*** Opening MATERIALS PROVIDED ***

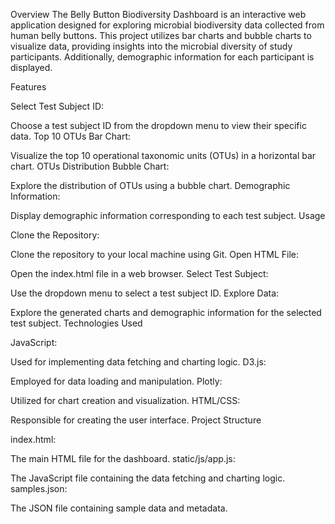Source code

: Overview
The Belly Button Biodiversity Dashboard is an interactive web application designed for exploring microbial biodiversity data collected from human belly buttons. This project utilizes bar charts and bubble charts to visualize data, providing insights into the microbial diversity of study participants. Additionally, demographic information for each participant is displayed.

Features

Select Test Subject ID:

Choose a test subject ID from the dropdown menu to view their specific data.
Top 10 OTUs Bar Chart:

Visualize the top 10 operational taxonomic units (OTUs) in a horizontal bar chart.
OTUs Distribution Bubble Chart:

Explore the distribution of OTUs using a bubble chart.
Demographic Information:

Display demographic information corresponding to each test subject.
Usage

Clone the Repository:

Clone the repository to your local machine using Git.
Open HTML File:

Open the index.html file in a web browser.
Select Test Subject:

Use the dropdown menu to select a test subject ID.
Explore Data:

Explore the generated charts and demographic information for the selected test subject.
Technologies Used

JavaScript:

Used for implementing data fetching and charting logic.
D3.js:

Employed for data loading and manipulation.
Plotly:

Utilized for chart creation and visualization.
HTML/CSS:

Responsible for creating the user interface.
Project Structure

index.html:

The main HTML file for the dashboard.
static/js/app.js:

The JavaScript file containing the data fetching and charting logic.
samples.json:

The JSON file containing sample data and metadata.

*** Closing MATERIALS PROVIDED ***

THE TASK: Copy every record exactly, leaving the pictures out.

OUTPUT:
Source code

: Overview
The Belly Button Biodiversity Dashboard is an interactive web application designed for exploring microbial biodiversity data collected from human belly buttons. This project utilizes bar charts and bubble charts to visualize data, providing insights into the microbial diversity of study participants. Additionally, demographic information for each participant is displayed.

Features

Select Test Subject ID:

Choose a test subject ID from the dropdown menu to view their specific data.
Top 10 OTUs Bar Chart:

Visualize the top 10 operational taxonomic units (OTUs) in a horizontal bar chart.
OTUs Distribution Bubble Chart:

Explore the distribution of OTUs using a bubble chart.
Demographic Information:

Display demographic information corresponding to each test subject.
Usage

Clone the Repository:

Clone the repository to your local machine using Git.
Open HTML File:

Open the index.html file in a web browser.
Select Test Subject:

Use the dropdown menu to select a test subject ID.
Explore Data:

Explore the generated charts and demographic information for the selected test subject.
Technologies Used

JavaScript:

Used for implementing data fetching and charting logic.
D3.js:

Employed for data loading and manipulation.
Plotly:

Utilized for chart creation and visualization.
HTML/CSS:

Responsible for creating the user interface.
Project Structure

index.html:

The main HTML file for the dashboard.
static/js/app.js:

The JavaScript file containing the data fetching and charting logic.
samples.json:

The JSON file containing sample data and metadata.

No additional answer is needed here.